18.05.2014

Özgürlüğün hemşehrin çıkması

Sonsuzluk dünyanın en rahatlatıcı şeyi olmalı. Kozmos karşısındaki küçüklüğümüz, hiçliğimiz, eksikliğimiz... Neyi bekliyoruz, elimizde taşıdığımız çay bardağının düşmesini ve büyük ihtimalle kırılmasını... Ama yine de çay içmeye devam ediyoruz, kimimiz tavşan kanı ve demli yudumluyor; kimimiz korkak, sulandırılmış, üflenip soğutulmuş paşa çayları içiyor. Herkes ne isterse onu! Bundan daha büyük adalet olabilir mi?

Özgürlük tam bulunduğun o yerde halbuki, hep seninle; şikayet etme hakkın yok, hayalini kurduğun şey başka zaman ya da coğrafyalarda namevcut. Zaman sana sunulmuş tepside kırılgan bir armağan, içilsin diye bekliyor...

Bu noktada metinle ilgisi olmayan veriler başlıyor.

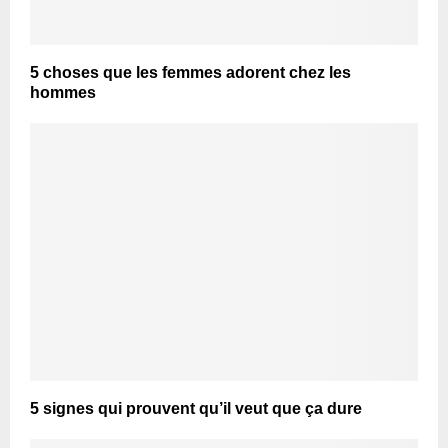
5 choses que les femmes adorent chez les
hommes
5 signes qui prouvent qu’il veut que ça dure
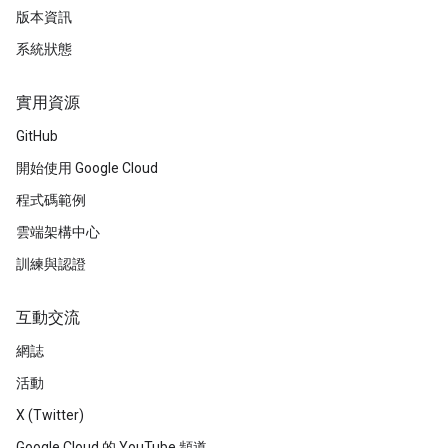
版本資訊
系統狀態
實用資源
GitHub
開始使用 Google Cloud
程式碼範例
雲端架構中心
訓練與認證
互動交流
網誌
活動
X (Twitter)
Google Cloud 的 YouTube 頻道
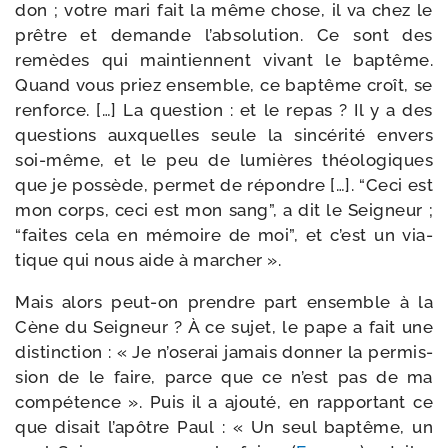
don ; votre mari fait la même chose, il va chez le
prêtre et demande l’absolution. Ce sont des
remèdes qui main­tiennent vivant le bap­tême.
Quand vous priez ensemble, ce bap­tême croît, se
ren­force. […] La ques­tion : et le repas ? Il y a des
ques­tions aux­quelles seule la sin­cé­ri­té envers
soi-​même, et le peu de lumières théo­lo­giques
que je pos­sède, per­met de répondre […]. “Ceci est
mon corps, ceci est mon sang”, a dit le Seigneur ;
“faites cela en mémoire de moi”, et c’est un via­
tique qui nous aide à marcher ».
Mais alors peut-​on prendre part ensemble à la
Cène du Seigneur ? À ce sujet, le pape a fait une
dis­tinc­tion : « Je n’oserai jamais don­ner la per­mis­
sion de le faire, parce que ce n’est pas de ma
com­pé­tence ». Puis il a ajou­té, en rap­por­tant ce
que disait l’apôtre Paul : « Un seul bap­tême, un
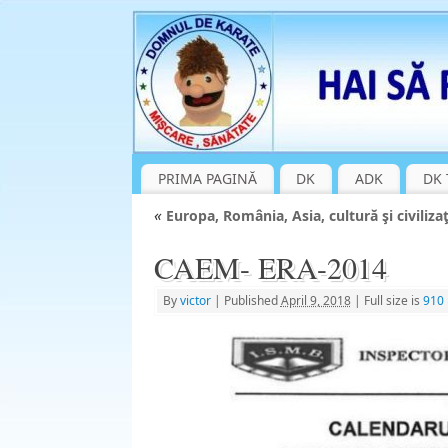
PRIMA PAGINĂ
DK
ADK
DK 
«
Europa, România, Asia, cultură şi civilizaţ
CAEM- ERA-2014
By
victor
|
Published
April 9, 2018
|
Full size is
910 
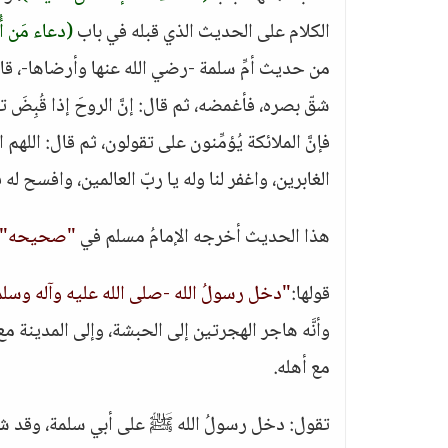
الكلام على الحديث الذي قبله في باب
(دعاء مَن 
من حديث أمِّ سلمة -رضي الله عنها وأرضاها-، قا
شقّ بصره، فأغمضه، ثم قال: إنَّ الروحَ إذا قُبِضَ ت
فإنَّ الملائكة يُؤمِّنون على تقولون، ثم قال: الل
الغابرين، واغفر لنا وله يا ربّ العالمين، وافسح له ف
هذا الحديث أخرجه الإمامُ مسلم في
"صحيحه"
قولها:
"دخل رسولُ الله -صلى الله عليه وآله وسل
وأنَّه هاجر الهجرتين إلى الحبشة، وإلى المدينة مع
مع أهله.
تقول: دخل رسولُ الله ﷺ على أبي سلمة، وقد شق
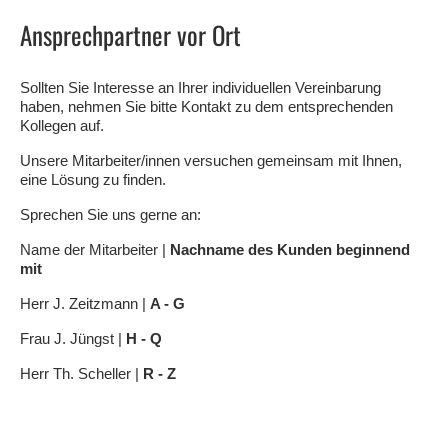
Ansprechpartner vor Ort
Sollten Sie Interesse an Ihrer individuellen Vereinbarung
haben, nehmen Sie bitte Kontakt zu dem entsprechenden
Kollegen auf.
Unsere Mitarbeiter/innen versuchen gemeinsam mit Ihnen,
eine Lösung zu finden.
Sprechen Sie uns gerne an:
Name der Mitarbeiter |
Nachname des Kunden beginnend
mit
Herr J. Zeitzmann |
A - G
Frau J. Jüngst |
H - Q
Herr Th. Scheller |
R - Z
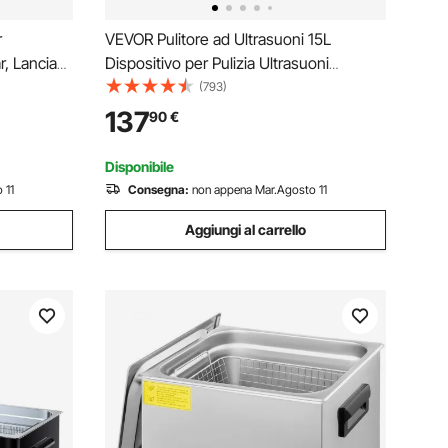
r
VEVOR Pulitore ad Ultrasuoni 15L
r, Lancia
Dispositivo per Pulizia Ultrasuoni
r
Macchina per Pulizia ad Ultrasuoni da
(793)
e, Giunto
360W con Timer Riscaldatore, Pulitore
137
90
€
Digitale da 40 kHz con Cestello per Parti
Gioielli
Disponibile
 11
Consegna:
non appena Mar.Agosto 11
Aggiungi al carrello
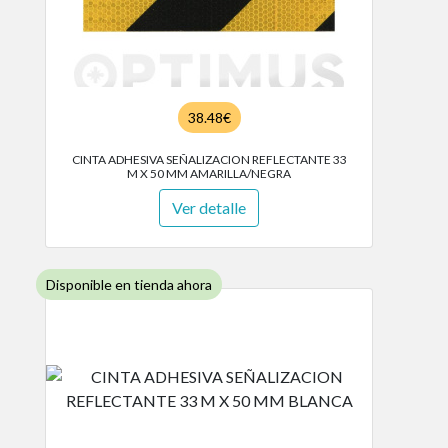
38.48€
CINTA ADHESIVA SEÑALIZACION REFLECTANTE 33
M X 50 MM AMARILLA/NEGRA
Ver detalle
Disponible en tienda ahora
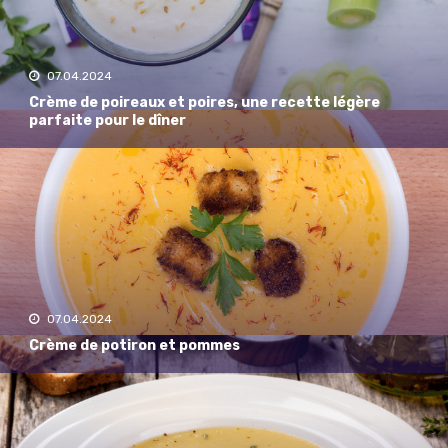
07.04.2024
Crème de poireaux et poires, une recette légère
parfaite pour le dîner
07.04.2024
Crème de potiron et pommes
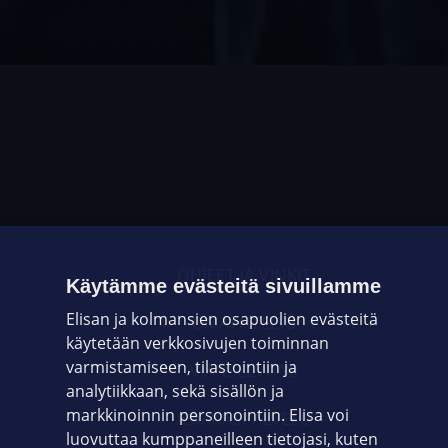
OHJEET JA VINKIT
Käytämme evästeitä sivuillamme
Elisan ja kolmansien osapuolien evästeitä
OMAYHTEISÖ
käytetään verkkosivujen toiminnan
varmistamiseen, tilastointiin ja
VIANSELVITYS
analytiikkaan, sekä sisällön ja
markkinoinnin personointiin. Elisa voi
ASIAKASPALVELU
luovuttaa kumppaneilleen tietojasi, kuten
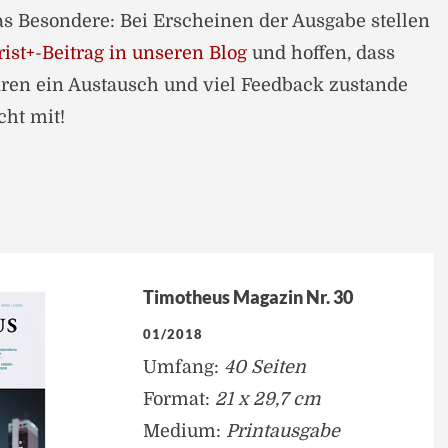
s Besondere: Bei Erscheinen der Ausgabe stellen
ist+-Beitrag in unseren Blog
und hoffen, dass
ren ein Austausch und viel Feedback zustande
cht mit!
Timotheus Magazin Nr. 30
01/2018
Umfang:
40 Seiten
Format:
21 x 29,7 cm
Medium:
Printausgabe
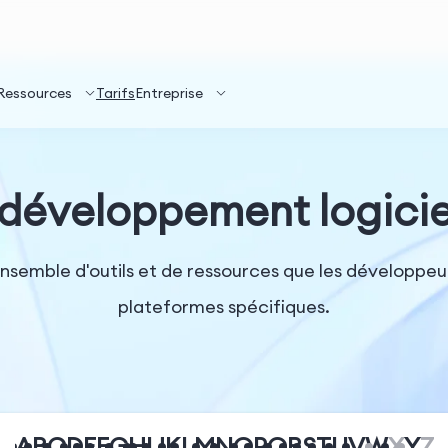
Ressources
Tarifs
Entreprise
 développement logicie
nsemble d'outils et de ressources que les développeur
plateformes spécifiques.
A
B
C
D
E
F
G
H
I
J
K
L
M
N
O
P
Q
R
S
T
U
V
W
X
Y
Z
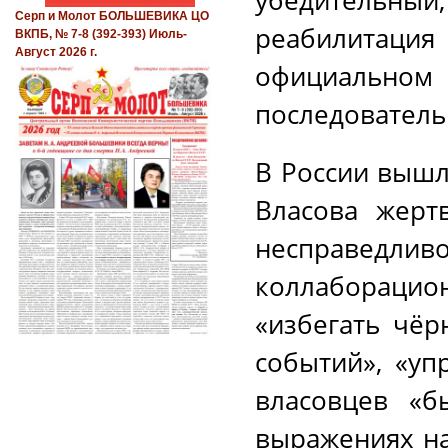
Серп и Молот БОЛЬШЕВИКА ЦО
реабилитация
ВКПБ, № 7-8 (392-393) Июль-
Август 2026 г.
официальном 
последовательн
В России вышл
Власова жерт
несправед
коллаборац
«избегать чёр
событий», «уп
власовцев «б
выражениях на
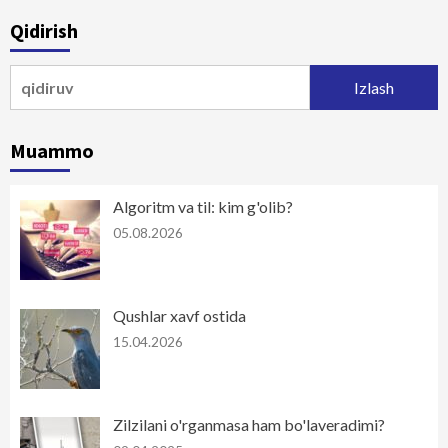
Qidirish
Qidirshish:
Muammo
Algoritm va til: kim g'olib?
05.08.2026
Qushlar xavf ostida
15.04.2026
Zilzilani o'rganmasa ham bo'laveradimi?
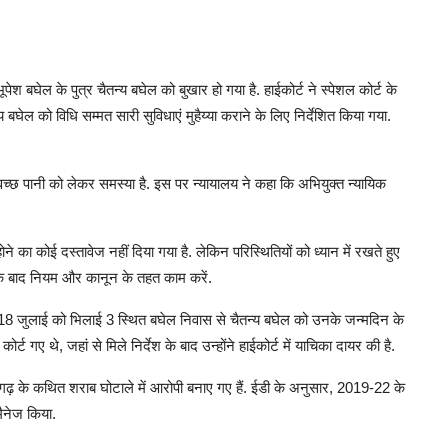
री भूपेश बघेल के पुत्र चैतन्य बघेल को बुखार हो गया है. हाईकोर्ट ने स्पेशल कोर्ट के
 बघेल को विधि सम्मत सारी सुविधाएं मुहैय्या कराने के लिए निर्देशित किया गया.
वच्छ पानी को लेकर समस्या है. इस पर न्यायालय ने कहा कि अभियुक्त न्यायिक
 का कोई दस्तावेज नहीं दिया गया है. लेकिन परिस्थितियों को ध्यान में रखते हुए
े के बाद नियम और कानून के तहत काम करें.
े में 18 जुलाई को भिलाई 3 स्थित बघेल निवास से चैतन्य बघेल को उनके जन्मदिन के
्ट गए थे, जहां से मिले निर्देश के बाद उन्होंने हाईकोर्ट में याचिका दायर की है.
तीसगढ़ के कथित शराब घोटाले में आरोपी बनाए गए हैं. ईडी के अनुसार, 2019-22 के
मैनेज किया.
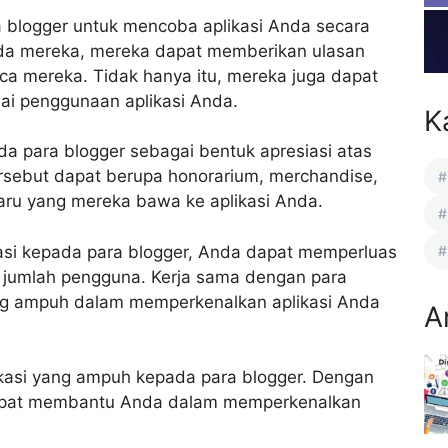
a blogger untuk mencoba aplikasi Anda secara
da mereka, mereka dapat memberikan ulasan
ca mereka. Tidak hanya itu, mereka juga dapat
ai penggunaan aplikasi Anda.
K
ada para blogger sebagai bentuk apresiasi atas
tersebut dapat berupa honorarium, merchandise,
aru yang mereka bawa ke aplikasi Anda.
asi kepada para blogger, Anda dapat memperluas
 jumlah pengguna. Kerja sama dengan para
ang ampuh dalam memperkenalkan aplikasi Anda
A
ikasi yang ampuh kepada para blogger. Dengan
dapat membantu Anda dalam memperkenalkan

Memleketten, insandan, dünyadan kusurlar bulup, türlü bahanelerle şikayetlenmek kolay iş. Kahramanlar bulmak, onlar üzerinde ideal dünyalar inşa etmek, sonra hemen şimdi ve burada olana lanet etmek de kolay.


En başından lanet, berbat bir yer burası halbuki. Ama sen bu lanete meydan okuyamıyorsan, her kılıç darbesine karşılık yumruk sallayamıyorsan... Ki bu yumruk çok zaman kendi göğsüne daldırdığın sessizliktir, ha. İçi meyhanelerden, barlardan, klablardan, kiliselerden, camilerden çok daha “yaşam dolu”, kalabalıklardan uzak bir kulübedir... Öyle ki her çıktığında kulübenden, o başkalarına değil ama bir ıslık çalıp da  – çok zaman bir güvercin tedirginliğinde  de olsa – tüm evrene karışmayı arzularsın; ey sonsuzluk dersin, ey fanilik ve kırılganlık, işte ben geldim, naber lan?... Sonra üç gram aklın varsa, Gılgameş’in budalalığına katıla katıla gülersin. Akıl filan da kalmaz böylece.